Еще секунду я смотрел на него, а потом без капли сожаления отвернулся и скрылся за дверью квартиры. Повернув ключ, я выдернул его грубым движением, словно на мгновение возненавидел все предметы, которых мог бы коснуться. Замок привычно щелкнул, закрываясь, и я почти физически ощутил, как звенит вокруг тишина. И это была такая тишина, от которой хотелось кричать или выть.
Прислонившись спиной к двери, я медленно сел и уткнулся носом в колени, почему-то не чувствуя ничего, кроме привычного равнодушия: ни разочарования, ни боли, ни удивления, словно то, что произошло несколько минут назад, не имело ко мне никакого отношения.
Натаниэль? Он оказался даже хуже, чем просто обыкновенным, – именно таким, каким я не хотел бы его видеть. Трус? Шестерка без собственного мнения? Или… нет?

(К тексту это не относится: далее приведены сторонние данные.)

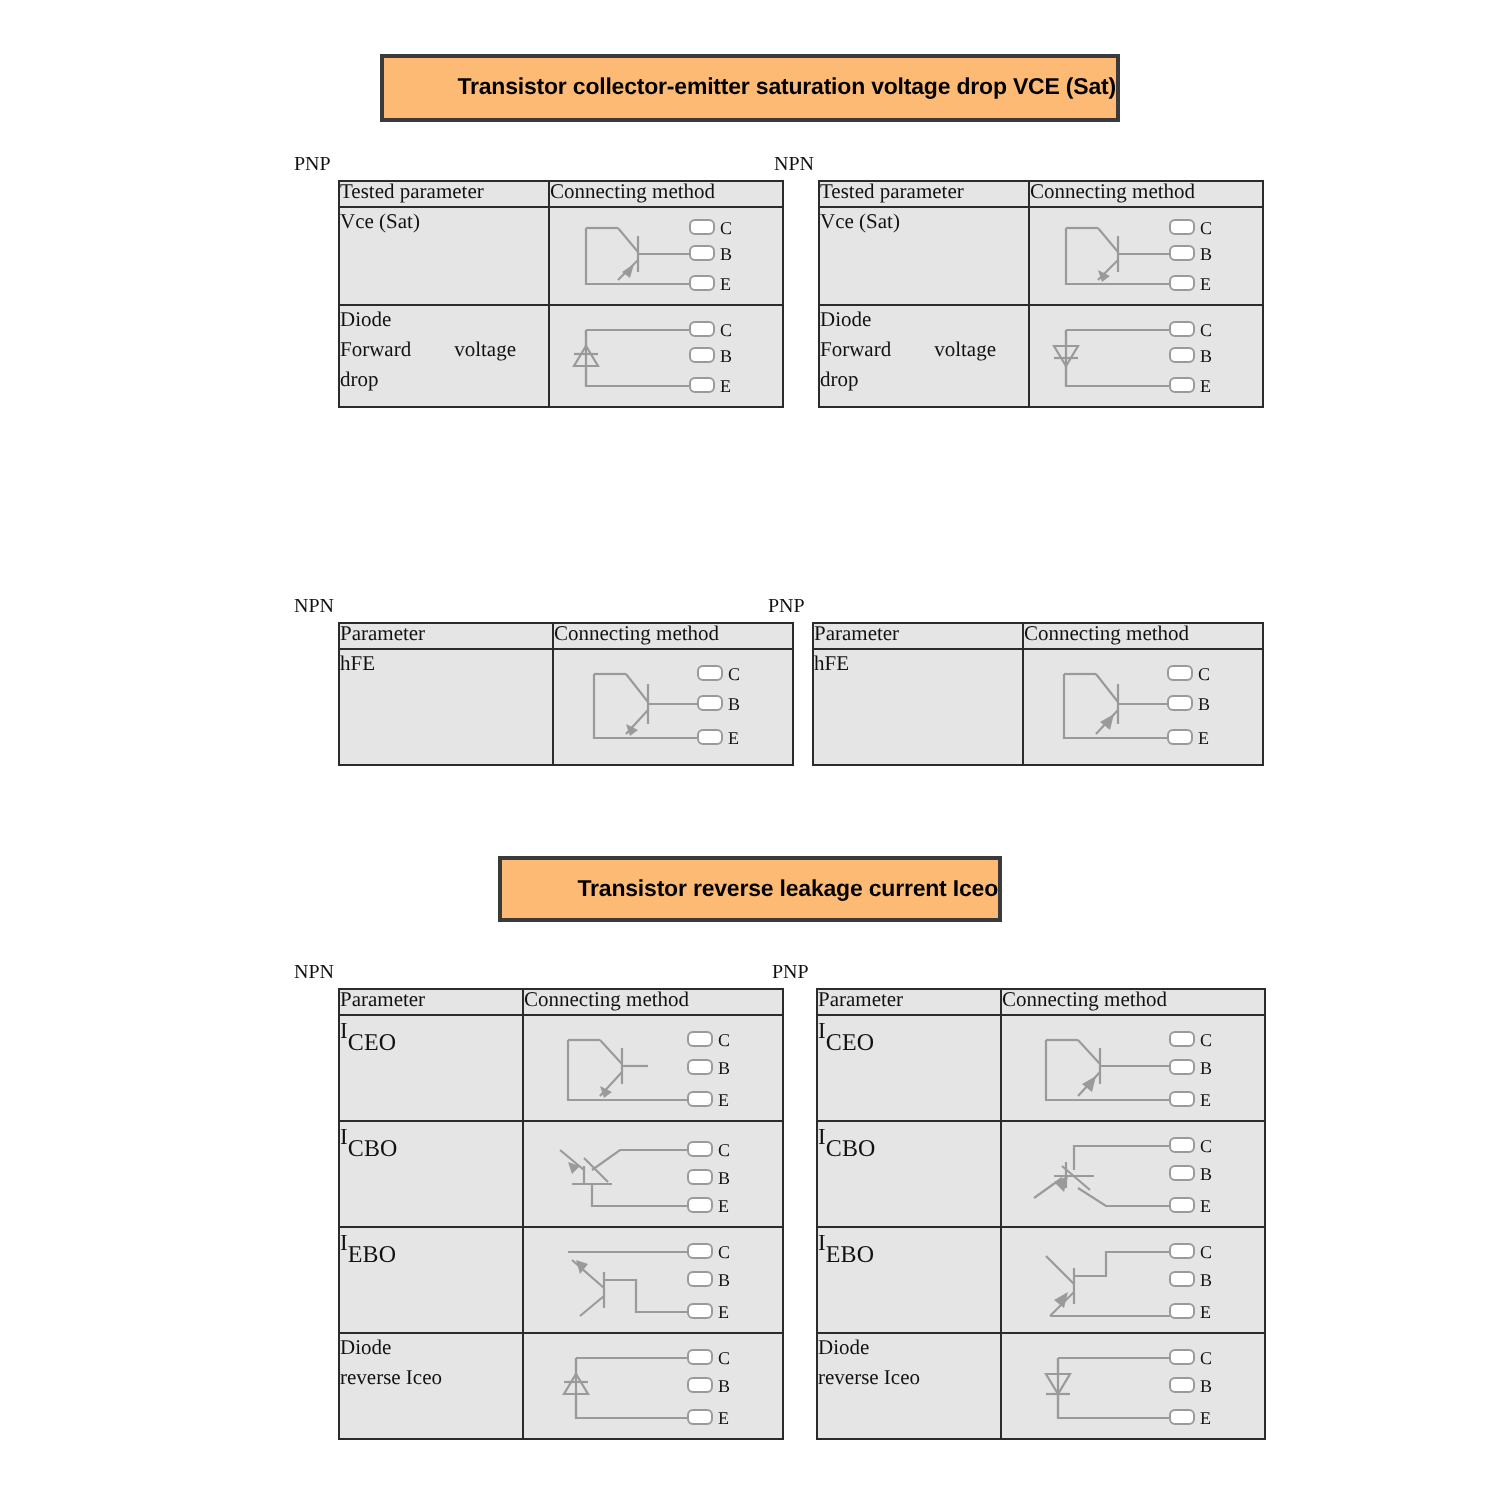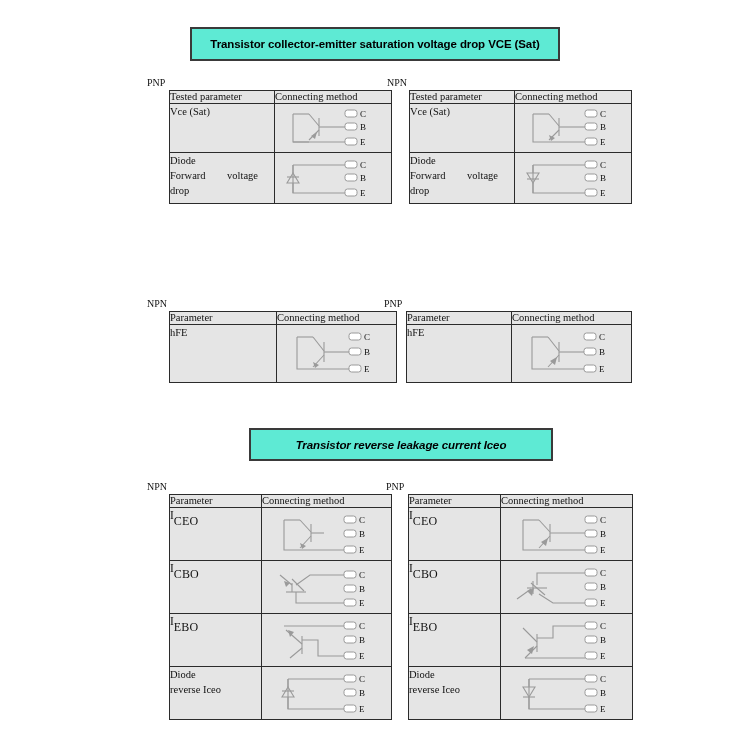"Transistor collector-emitter saturation" .banner { background: #5eead4 -> #fdba74; justify-content: center -> flex-end }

Нет, Натаниэль был одновременно и противоречиво хорошим, настолько хорошим, что мне почему-то на мгновение стало стыдно перед ним за то, что произошло сегодня, как будто, если бы не я, ему не пришлось бы выбирать и сомневаться. Я не жалел о том, что Натаниэль ничего не сделал, чтобы помочь незнакомому и чужому мне. Он был совершенно не обязан что-то делать. Но все равно где-то в глубине души я чувствовал отвращение к бездействию Натаниэля и его непонятному едва уловимому страху. Словно я был на его месте и наблюдал за тем, как мучают кого-то другого.
Неужели я должен был чувствовать сейчас именно это? Еще утром я бы даже не поверил, что встречу того, кого меньше всего ожидал когда-нибудь снова увидеть. Кто бы мог подумать, что я без капли сожаления захлопну дверь перед носом человека, с кем я и мечтать не мог еще хотя бы раз в жизни поговорить лично.
Мне вдруг безумно захотелось выбежать на лестничную площадку (почему-то я не сомневался, что Натаниэль был все еще там) и, посмотрев ему в глаза, спросить, что сейчас чувствует он. Я хорошо представил себе эту сцену и то, с каким отчаянием я бы должен был задать свой вопрос и с какой надеждой ждать, что ответит Натаниэль. Но я отлично понимал, что люди так не поступают: никто не спрашивает у окружающих о том, что нужно чувствовать в той или иной ситуации.
Я перевел взгляд на свое распухшее запястье и вдохнул полной грудью, ожидая почувствовать боль в покалеченных ребрах. Но я не ощутил даже этого. Только солоноватый привкус крови во рту напоминал о том, что со мной некоторое время назад произошло что-то неправильное.
Неужели я недостоин даже боли?
Ну да, такому особенному, как я, достается только пустота.